One possible solution would be to modify the custom source from the previous question. Otherwise, you can do an initial pass through the data to save the headers as a side input for the main processing step:
input = p | 'Read CSV file' >> ReadFromText("input.csv")
headers = input | 'Parse headers' >> beam.ParDo(ParseHeadersFn())
rows = input | 'Parse data rows' >> beam.ParDo(ParseRowsFn(), beam.pvalue.AsList(headers))
where ParseHeadersFn
checks if the row starts with --
to qualify as header and discards that first field if true as it's not needed:
class ParseHeadersFn(beam.DoFn):
"""ParDo to output only the headers"""
def process(self, element):
if '--' in element.split(',')[0]:
yield [','.join(element.split(',')[1:])]
Then, within ParseRowsFn
, we can access the headers
side input:
class ParseRowsFn(beam.DoFn):
"""ParDo to process data rows according to header metadata"""
def process(self, element, headers):
if 'time1' in element.split(',')[0]:
for id in headers[0]:
print 'ids: ' + id
for label in headers[1]:
print 'labels: ' + label
Note that I assume that the id row will come before the label one but that might not be true as Dataflow is a distributed system. It would be better to do some stronger checking.
If our input.csv
is:
--,id1,id1,id1,id2,id2,id2
--,label1,label2,label3,label1,label2,label3
time1,data1,data2,data3,data4,data5,data6
time2,data7,data8,data9,data10,data11,data12
Example output:
ids: id1 , id1 , id1 , id2 , id2 , id2
labels: label1,label2,label3,label1,label2,label3
Code used: script.py in this gist
ParseRowsFn
can be modified with dict(zip(...))
to get the desired output but I am not sure I understood the output structure.
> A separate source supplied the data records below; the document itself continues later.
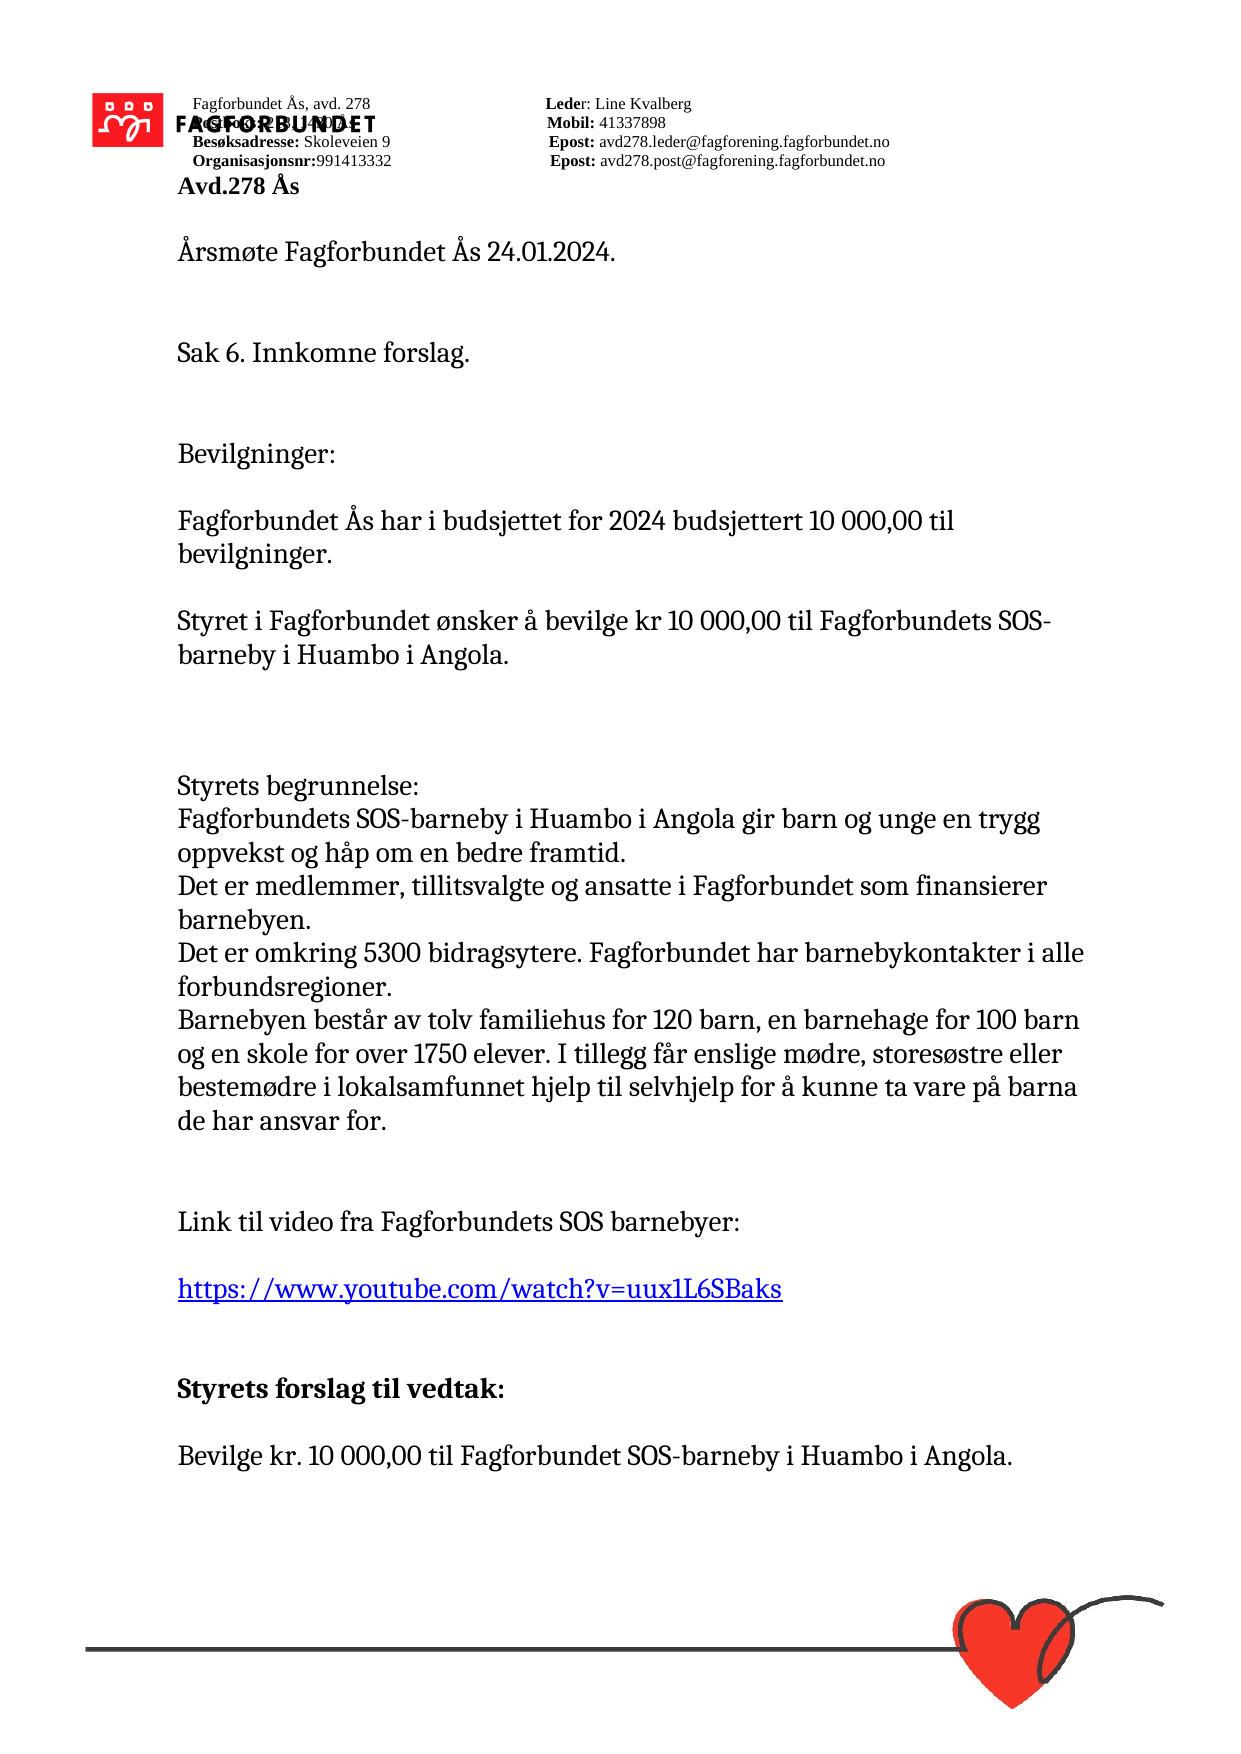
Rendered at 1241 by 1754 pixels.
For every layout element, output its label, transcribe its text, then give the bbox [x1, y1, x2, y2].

text Fagforbundets SOS-barneby i Huambo i Angola gir barn og unge en trygg oppvekst og håp om en bedre framtid. [177, 802, 1092, 869]
text Styrets forslag til vedtak: [177, 1372, 1092, 1406]
text Styret i Fagforbundet ønsker å bevilge kr 10 000,00 til Fagforbundets SOS-barneby i Huambo i Angola. [177, 604, 1092, 672]
text Bevilgninger: [177, 437, 1092, 470]
text Styrets begrunnelse: [177, 769, 1092, 802]
picture [81, 1580, 1167, 1709]
text Det er omkring 5300 bidragsytere. Fagforbundet har barnebykontakter i alle forbundsregioner. [177, 936, 1092, 1003]
text Bevilge kr. 10 000,00 til Fagforbundet SOS-barneby i Huambo i Angola. [177, 1439, 1092, 1473]
picture [92, 93, 375, 147]
text Barnebyen består av tolv familiehus for 120 barn, en barnehage for 100 barn og en skole for over 1750 elever. I tillegg får enslige mødre, storesøstre eller bestemødre i lokalsamfunnet hjelp til selvhjelp for å kunne ta vare på barna de har ansvar for. [177, 1003, 1092, 1138]
text https://www.youtube.com/watch?v=uux1L6SBaks [177, 1272, 1092, 1305]
text Årsmøte Fagforbundet Ås 24.01.2024. [177, 236, 1092, 269]
text Det er medlemmer, tillitsvalgte og ansatte i Fagforbundet som finansierer barnebyen. [177, 869, 1092, 936]
text Fagforbundet Ås har i budsjettet for 2024 budsjettert 10 000,00 til bevilgninger. [177, 504, 1092, 571]
text Sak 6. Innkomne forslag. [177, 336, 1092, 370]
text Link til video fra Fagforbundets SOS barnebyer: [177, 1205, 1092, 1238]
Do you need something like this?
id1,time1,data1,data2,data3
id1,time2,data7,data8,data9
id2,time1,data4,data5,data6
id2,time2,data10,data11,data12
If that's the case we can use the trick in this answer to determine where an ID changes and act accordingly:
class ParseRowsFn(beam.DoFn):
"""ParDo to process data rows according to header metadata"""
def process(self, element, headers):
# changing ids as per https://stackoverflow.com/a/28242076/6121516
fields = element.split(',')
if '--' not in fields[0]:
ids = headers[0][0].split(',')
labels = headers[1][0].split(',')
id_changes = [i for i in range(1,len(ids)) if ids[i]!=ids[i-1]]
id_changes.append(len(ids))
for idx, change in enumerate(id_changes):
row = {'timestamp': fields[0], 'id': ids[change - 1]}
low = max(idx - 1, 0)
row.update(dict(zip(labels[low:change], fields[low+1:change+1])))
print row
yield [row]
Example output:
{'timestamp': u'time1', u'label2': u'data2', u'label3': u'data3', 'id': u'id1', u'label1': u'data1'}
{'timestamp': u'time1', u'label2': u'data5', u'label3': u'data6', 'id': u'id2', u'label1': u'data4'}
{'timestamp': u'time2', u'label2': u'data8', u'label3': u'data9', 'id': u'id1', u'label1': u'data7'}
{'timestamp': u'time2', u'label2': u'data11', u'label3': u'data12', 'id': u'id2', u'label1': u'data10'}
Code used: output.py in the same gist